Digital humanities has brought on a wave of network analyses of popular books and movies. When applied to fiction, this can show fans how the characters they love connect and cluster together. I decided to visualize characters in the Lord of the Rings, one of my favorite bodies of work, using data from the books assembled by José Calvo Tello. Being more familiar with the movies than the books, I was curious to see how the character network aligned with my expectations.
I first explored other analyses of characters in works of fiction, including Marvel superheroes and Star Wars characters. The analysis of Star Wars by Evelina Gabasova was helpful in showing the value of a network analysis for a story with a manageable number of characters, although I found myself wishing for more labeling of the minor characters in the network visualization:
I then looked at this analysis of Lord of the Rings by Alon Cohen.
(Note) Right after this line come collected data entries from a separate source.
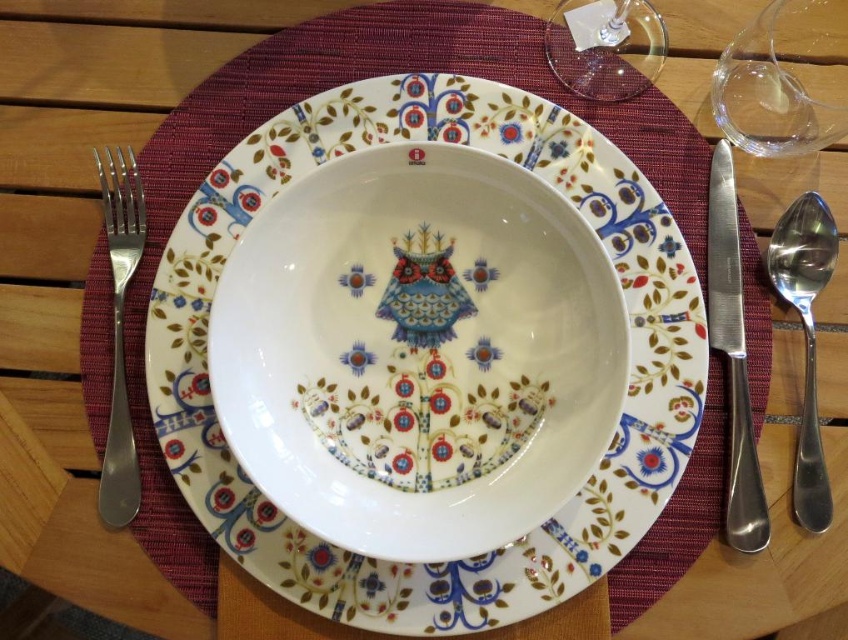
Is polished silver spoon at right taller than satin silver fork at left?

Incorrect, polished silver spoon at right's height is not larger of satin silver fork at left's.

Is point (801, 266) closer to camera compared to point (106, 506)?

No, (801, 266) is behind (106, 506).

Does point (807, 330) come behind point (109, 422)?

Yes, point (807, 330) is farther from viewer.

This screenshot has width=848, height=640. What are the coordinates of `polished silver spoon at right` in the screenshot? It's located at (805, 339).

Does point (540, 104) come in front of point (558, 61)?

Yes, it is.

Can you confirm if porcelain plate at center is shorter than transparent glass wine glass at upper center?

No.

What do you see at coordinates (617, 426) in the screenshot? I see `porcelain plate at center` at bounding box center [617, 426].

The width and height of the screenshot is (848, 640). In order to click on porcelain plate at center in this screenshot , I will do [617, 426].

Who is higher up, porcelain plate at center or transparent glass wine glass at upper right?

transparent glass wine glass at upper right is above.

Which is behind, point (665, 449) or point (813, 61)?

The point (813, 61) is more distant.

Does point (367, 92) lie in front of point (802, 129)?

That is False.

Locate an element on the screen. Image resolution: width=848 pixels, height=640 pixels. porcelain plate at center is located at coordinates (617, 426).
The data represents links in the Lord of the Rings wiki (each edge is a link from one character’s wiki page to another):
While valuable, I was more interested in how the characters connect in the source text. I then found the Lord of the Rings analysis by José Calvo Tello, which used text analysis to create tables of characters (nodes) and connections when two characters appear in the same paragraph (edges). The nodes table also includes data such as character species, which makes the resulting network particularly interesting:
To visualize the data, I used Gephi, a popular and powerful software for network analysis and visualization. The data was provided as a nodes table and edges table, and after a minor edit to the column headers, it imported to Gephi easily.
First, I added labels:
This showed that the nodes included more than just characters. I then filtered to only nodes with type “person”, omitting groups and places:
I then experimented with layout, and found that I needed to adjust the repulsion and attraction strength:
I eventually settled on the ForceAtlas layout, with repulsion and attraction set to space the characters in a readable format:
I then experimented with size, opting to size by the frequency of that character’s appearances, with a minimum size so the smallest nodes would be visible. Finally, I applied color, experimenting with modularity and the attributes in the nodes table, and added a thematic font for the labels.
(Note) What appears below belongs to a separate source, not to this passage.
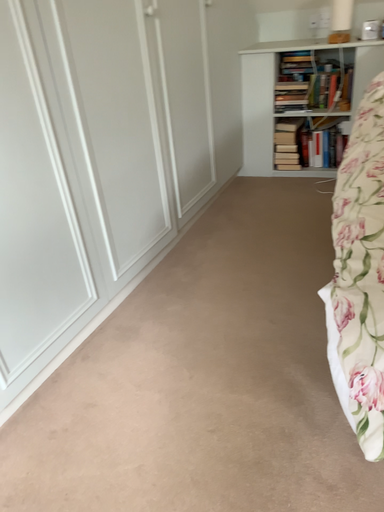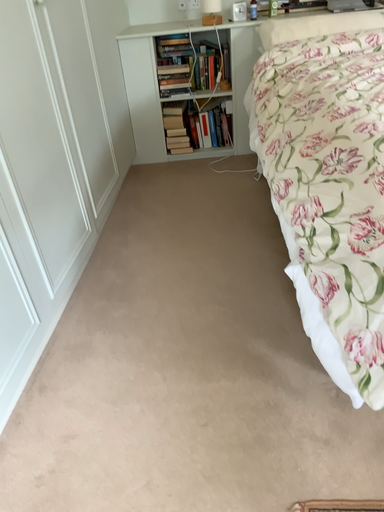
Question: Which way did the camera rotate in the video?

Choices:
 (A) rotated left
 (B) rotated right

Answer: (B)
This resulted in three graphs. First, the character network using a single color:
This clearly shows the main characters as the largest and most central nodes, with Frodo as the largest. The nine characters of the Fellowship (Frodo, Sam, Merry, Pippin, Gandalf, Aragorn, Boromir, Legolas, Gimli) are generally the largest and most central, although others like Bilbo, Elrond, Sauron, and Saruman are also near the center.
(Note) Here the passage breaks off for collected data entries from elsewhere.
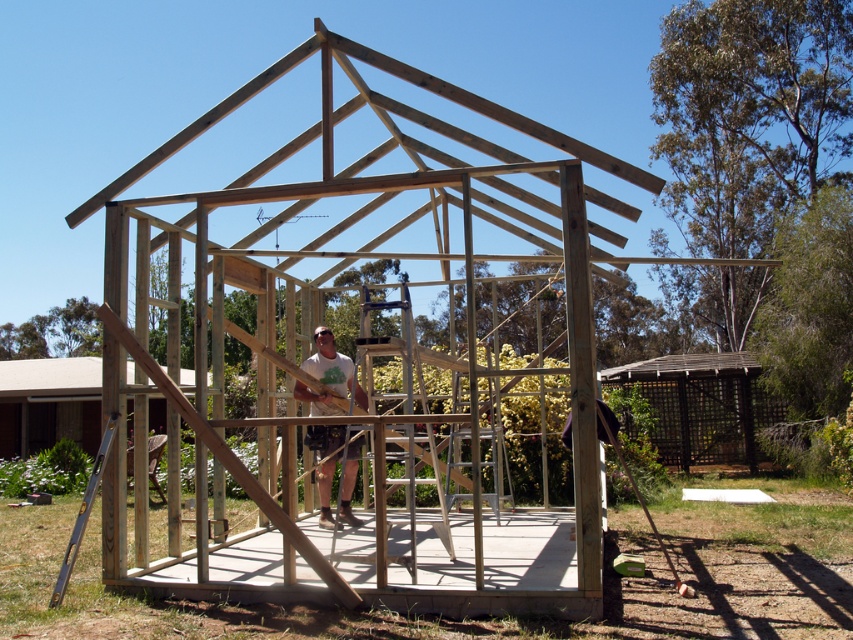
In the scene shown: You are a construction worker who needs to place a new support beam that is 2 meters tall. Based on the scene, will the wooden planks at center be able to support the beam if placed on top of the natural wood frame at center?

The natural wood frame at center is taller than wooden planks at center, so the wooden planks at center are shorter. Since the beam is 2 meters tall, if the natural wood frame provides sufficient height, the planks may not be tall enough to support it properly. However, the exact compatibility depends on the frame and planks dimensions beyond the given info.

You are standing at the construction site and want to reach the ladder leaning against the wooden frame structure. There are two points marked on the structure. Which point is closer to you, point (642, 364) or point (38, 428)?

Point (642, 364) is closer to the camera than point (38, 428), so the point closer to you is point (642, 364).

You are a construction worker trying to place a new piece of wood between the natural wood frame at center and the wooden planks at center. According to the scene, which object should you move the new piece of wood towards to ensure it is correctly placed?

The natural wood frame at center is positioned on the left side of wooden planks at center. To place the new piece of wood correctly between them, you should move it towards the natural wood frame at center since it is on the left side of the wooden planks at center.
The average degree is 20.9 (meaning each character is connected to 21 characters on average). Frodo, Gandalf, and Aragorn have the highest degree (38 each), and highest closeness centrality (0.91). Frodo has by far the highest betweenness centrality (84.7) followed by Aragorn (44.8).
We also see minor characters clustered together as we would expect, such as the dwarven leaders in the bottom right and the leaders of Rohan in the top right.
When we color by species, as the original author did, we see that characters generally connect most closely with characters of the same species, aligning with how Middle Earth society is structured:
And the hobbits (purple) are at the center, while the humans (green) and dwarves (orange) form distinct communities and the elves (blue) are more intermingled. The closest relationship between a dwarf and elf is Gimli and Legolas, as we would expect. We also see that there is only one orc character included (Gorbag).
Coloring by gender also provides insights:
We see how few female (green) characters there are, as we would expect, and that they are generally minor characters. This does not correspond to the character’s importance in the world: Galadriel, one of the most powerful beings in Middle Earth, is one of the smallest nodes.
These graphs generally align with what one might guess based on knowledge of the movies or books. As someone more familiar with the movies, they contain no major surprises, but show how many characters were cut out in the film adaptation.
One major limitation is that the data only includes co-appearances of character names in the same paragraph. While the author has accounted for different versions of names, there is no accounting for pronouns or other times when a character is referred to without its name (e.g. “the wizard” instead of “Gandalf”). This could bias the data against the more frequent characters which might be more likely to be referenced this way. Another limitation is using paragraphs as the unit of analysis. An interesting direction for future analysis would be to use the movies’ scripts to see how often characters reference one another.